Understanding the physics and chemistry of reaction mechanisms from atomic contributions: a reaction force perspective

Studying chemical reactions involves the knowledge of the reaction mechanism. Despite activation barriers describing the kinetics or reaction energies reflecting thermodynamic aspects, identifying the underlying physics and chemistry along the reaction path contributes essentially to the overall understanding of reaction mechanisms, especially for catalysis. In the past years the reaction force has evolved as a valuable tool to discern between structural changes and electrons' rearrangement in chemical reactions. It provides a framework to analyze chemical reactions and additionally a rational partition of activation and reaction energies.

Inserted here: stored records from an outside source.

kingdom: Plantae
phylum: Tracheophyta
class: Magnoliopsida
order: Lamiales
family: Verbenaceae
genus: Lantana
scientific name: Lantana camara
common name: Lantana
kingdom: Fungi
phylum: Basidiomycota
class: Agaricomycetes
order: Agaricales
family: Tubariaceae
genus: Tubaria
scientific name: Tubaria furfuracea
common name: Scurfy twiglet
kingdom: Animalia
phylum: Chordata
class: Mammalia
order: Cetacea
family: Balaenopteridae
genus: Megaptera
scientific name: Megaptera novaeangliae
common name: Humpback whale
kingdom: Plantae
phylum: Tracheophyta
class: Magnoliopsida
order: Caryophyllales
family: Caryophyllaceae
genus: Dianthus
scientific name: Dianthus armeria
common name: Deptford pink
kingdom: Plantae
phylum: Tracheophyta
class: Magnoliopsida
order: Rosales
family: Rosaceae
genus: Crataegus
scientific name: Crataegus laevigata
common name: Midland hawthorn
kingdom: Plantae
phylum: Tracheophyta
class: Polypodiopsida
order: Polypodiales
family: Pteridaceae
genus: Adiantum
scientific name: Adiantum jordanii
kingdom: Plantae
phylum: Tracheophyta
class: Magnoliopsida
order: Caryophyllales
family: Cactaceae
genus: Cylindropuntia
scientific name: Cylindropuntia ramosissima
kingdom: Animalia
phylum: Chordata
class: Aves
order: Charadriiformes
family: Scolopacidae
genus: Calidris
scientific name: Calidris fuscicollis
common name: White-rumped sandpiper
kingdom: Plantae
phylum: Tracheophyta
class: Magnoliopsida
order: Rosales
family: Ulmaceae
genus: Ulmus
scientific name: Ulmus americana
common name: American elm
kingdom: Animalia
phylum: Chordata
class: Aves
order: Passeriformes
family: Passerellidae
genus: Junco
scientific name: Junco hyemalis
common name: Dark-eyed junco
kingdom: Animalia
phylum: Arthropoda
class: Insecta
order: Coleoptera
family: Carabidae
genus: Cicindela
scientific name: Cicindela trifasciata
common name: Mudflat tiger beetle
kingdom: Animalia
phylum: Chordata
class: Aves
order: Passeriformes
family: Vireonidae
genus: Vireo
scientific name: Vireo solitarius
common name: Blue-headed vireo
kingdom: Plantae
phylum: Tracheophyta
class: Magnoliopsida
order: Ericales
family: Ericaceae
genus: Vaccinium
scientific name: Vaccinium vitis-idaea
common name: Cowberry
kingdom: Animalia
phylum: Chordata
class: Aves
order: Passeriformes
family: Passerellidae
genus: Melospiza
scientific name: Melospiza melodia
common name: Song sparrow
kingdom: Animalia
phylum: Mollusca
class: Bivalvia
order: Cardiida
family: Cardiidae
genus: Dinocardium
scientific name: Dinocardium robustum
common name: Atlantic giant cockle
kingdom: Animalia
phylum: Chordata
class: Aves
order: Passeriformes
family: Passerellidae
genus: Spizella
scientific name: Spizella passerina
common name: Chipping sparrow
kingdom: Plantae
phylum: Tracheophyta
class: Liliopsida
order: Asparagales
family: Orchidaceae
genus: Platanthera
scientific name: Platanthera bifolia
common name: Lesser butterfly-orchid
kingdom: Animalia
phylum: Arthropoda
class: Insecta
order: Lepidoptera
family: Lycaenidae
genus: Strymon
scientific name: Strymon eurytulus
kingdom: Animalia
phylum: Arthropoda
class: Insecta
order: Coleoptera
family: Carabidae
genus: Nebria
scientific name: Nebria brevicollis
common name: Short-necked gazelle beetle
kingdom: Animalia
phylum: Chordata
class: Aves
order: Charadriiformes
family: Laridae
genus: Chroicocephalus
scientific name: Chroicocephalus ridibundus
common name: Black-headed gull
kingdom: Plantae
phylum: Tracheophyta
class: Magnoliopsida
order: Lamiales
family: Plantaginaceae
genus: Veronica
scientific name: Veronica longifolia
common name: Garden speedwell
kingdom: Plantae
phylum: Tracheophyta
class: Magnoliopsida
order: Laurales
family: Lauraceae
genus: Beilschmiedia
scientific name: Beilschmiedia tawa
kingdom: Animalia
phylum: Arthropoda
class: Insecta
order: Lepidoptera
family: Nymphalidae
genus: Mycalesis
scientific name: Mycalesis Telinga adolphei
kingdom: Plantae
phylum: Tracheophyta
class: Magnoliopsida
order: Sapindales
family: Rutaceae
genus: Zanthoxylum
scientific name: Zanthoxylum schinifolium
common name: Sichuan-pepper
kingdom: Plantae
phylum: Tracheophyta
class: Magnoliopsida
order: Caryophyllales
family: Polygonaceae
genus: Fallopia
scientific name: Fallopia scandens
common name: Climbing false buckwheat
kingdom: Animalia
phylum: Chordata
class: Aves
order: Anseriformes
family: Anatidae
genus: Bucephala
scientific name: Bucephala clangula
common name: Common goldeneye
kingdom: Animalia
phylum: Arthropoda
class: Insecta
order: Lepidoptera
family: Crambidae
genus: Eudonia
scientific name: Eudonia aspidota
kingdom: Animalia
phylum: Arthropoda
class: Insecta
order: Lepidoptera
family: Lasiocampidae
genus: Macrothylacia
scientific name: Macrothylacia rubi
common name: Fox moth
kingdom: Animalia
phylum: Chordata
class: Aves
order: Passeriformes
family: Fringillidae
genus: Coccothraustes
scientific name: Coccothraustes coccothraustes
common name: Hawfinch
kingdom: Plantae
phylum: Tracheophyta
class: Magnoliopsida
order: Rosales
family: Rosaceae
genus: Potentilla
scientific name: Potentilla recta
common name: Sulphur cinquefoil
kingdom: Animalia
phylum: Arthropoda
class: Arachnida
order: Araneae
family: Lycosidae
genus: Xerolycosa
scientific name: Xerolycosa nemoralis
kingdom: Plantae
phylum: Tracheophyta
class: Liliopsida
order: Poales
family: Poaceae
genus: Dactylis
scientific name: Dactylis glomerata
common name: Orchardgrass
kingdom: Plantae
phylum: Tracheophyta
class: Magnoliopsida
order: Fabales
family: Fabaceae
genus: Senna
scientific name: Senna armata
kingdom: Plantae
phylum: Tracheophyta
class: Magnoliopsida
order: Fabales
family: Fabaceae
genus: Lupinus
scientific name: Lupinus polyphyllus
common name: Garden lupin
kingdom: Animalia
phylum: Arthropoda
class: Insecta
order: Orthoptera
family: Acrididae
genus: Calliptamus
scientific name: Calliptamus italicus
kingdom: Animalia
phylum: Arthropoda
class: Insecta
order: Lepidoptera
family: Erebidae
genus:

Here, we propose to separate these energies further in atomic contributions, which will shed new insights in the underlying reaction mechanism. As first case studies we analyze two intramolecular proton transfer reactions. Despite the atom based separation of activation barriers and reaction energies, we also assign the participation of each atom in structural changes or electrons' rearrangement along the intrinsic reaction coordinate. These participations allow us to identify the role of each atom in the two reactions and therfore the underlying chemistry. The knowledge of the reaction chemistry immediately leads us to suggest replacements with other atom types that would facilitate certain processes in the reaction. The characterization of the contribution of each atom to the reaction energetics, additionally, identifies the reactive center of a molecular system that unites the main atoms contributing to the potential energy change along the reaction path.